Cutix Records 81% Drop in Q1 Profit as Rising Costs Squeeze Margins
Cutix Plc, a frontline Nigerian cable manufacturer, has reported a sharp decline in its earnings for the first quarter ended July 31, 2025, as rising input costs and higher finance charges undermined profitability.
The company’s unaudited financial results show that profit before tax fell to ₦84 million, a significant 81 percent drop from the ₦448 million posted in the corresponding quarter of 2024.
The slump reflects both weaker sales performance and persistent cost pressures in the operating environment.

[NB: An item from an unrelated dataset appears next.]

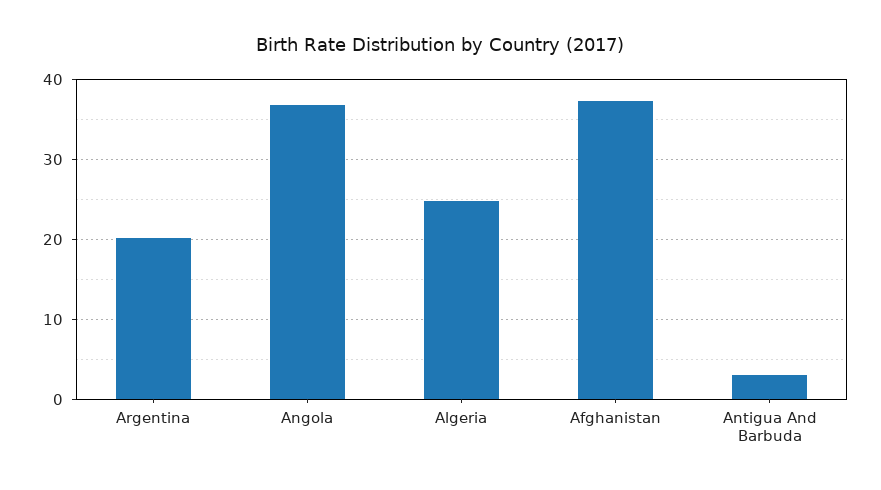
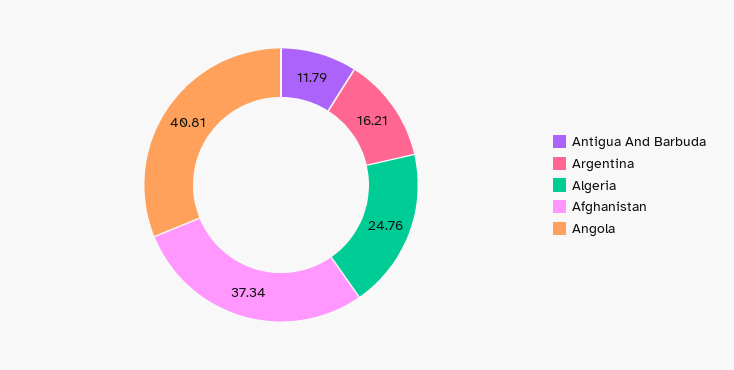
Argentina: 20 -> 16.21
Angola: 37 -> 40.81
Antigua And Barbuda: 3 -> 11.79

Revenue from cable sales, which constitute the bulk of Cutix’s income, dipped by 7.4 percent to ₦3.28 billion in Q1 2025 from ₦3.55 billion in Q1 2024.
This decline was accompanied by a rise in production expenses, largely driven by surging global prices of raw materials such as copper and polymers, which are critical to cable manufacturing.

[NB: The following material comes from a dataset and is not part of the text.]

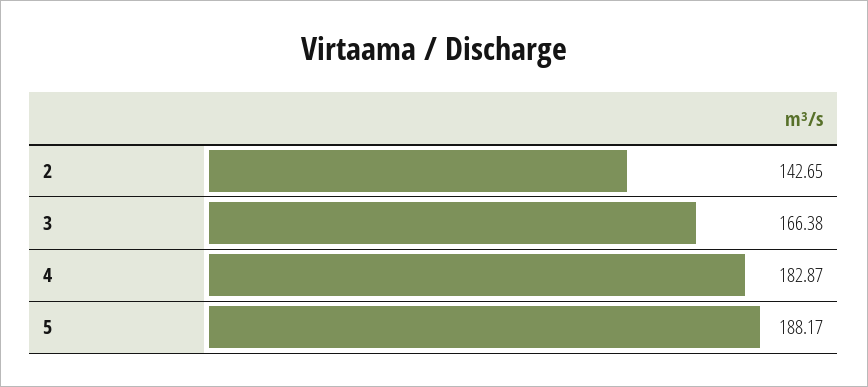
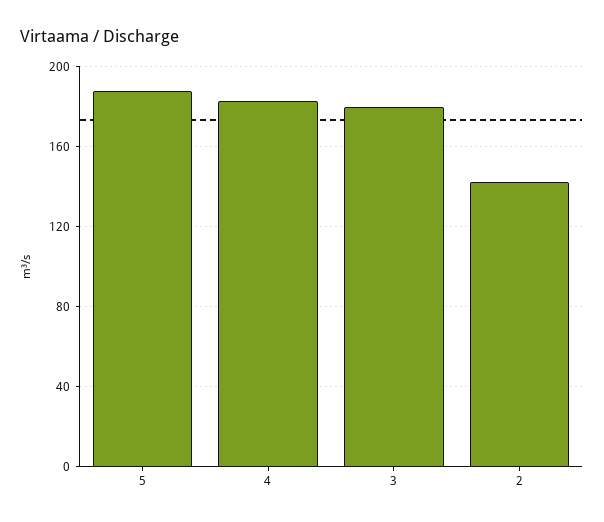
3: 166.38 -> 180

Industry analysts point out that Nigeria’s volatile exchange rate and inflationary trend have further worsened the cost of importing inputs, leaving manufacturers like Cutix with little room to protect margins.
Consequently, the company’s gross profit weakened substantially during the quarter.
Adding to the pressure, finance costs increased, reflecting the high-interest-rate environment and heavier borrowing obligations.
The rise in debt-servicing expenses further weighed down the company’s earnings and underlined the challenges of operating under Nigeria’s tight monetary conditions.
Despite the subdued performance, Cutix’s board has reassured stakeholders of its resilience, noting that it is intensifying efforts to strengthen working capital, enhance receivables collection, and reduce cost inefficiencies.
At its recent board meeting, the directors approved the Q1 financial statements and confirmed that the results will be filed with the Nigerian Exchange Group before the end of August.
Market watchers say the company’s performance underscores the broader difficulties facing Nigerian manufacturers, many of whom are contending with high production costs, foreign exchange volatility, and rising interest expenses.
They caution that unless macroeconomic conditions improve, dividend sustainability and shareholder returns in the sector could come under pressure.
Cutix had earlier in the year rewarded shareholders with a dividend for its 2025 financial year. However, the weaker Q1 showing raises concerns that payouts may be reviewed if earnings do not recover in subsequent quarters.
The company is expected to provide more clarity on its operational adjustments and cost-management strategies when it releases its full unaudited results to the market in the coming days.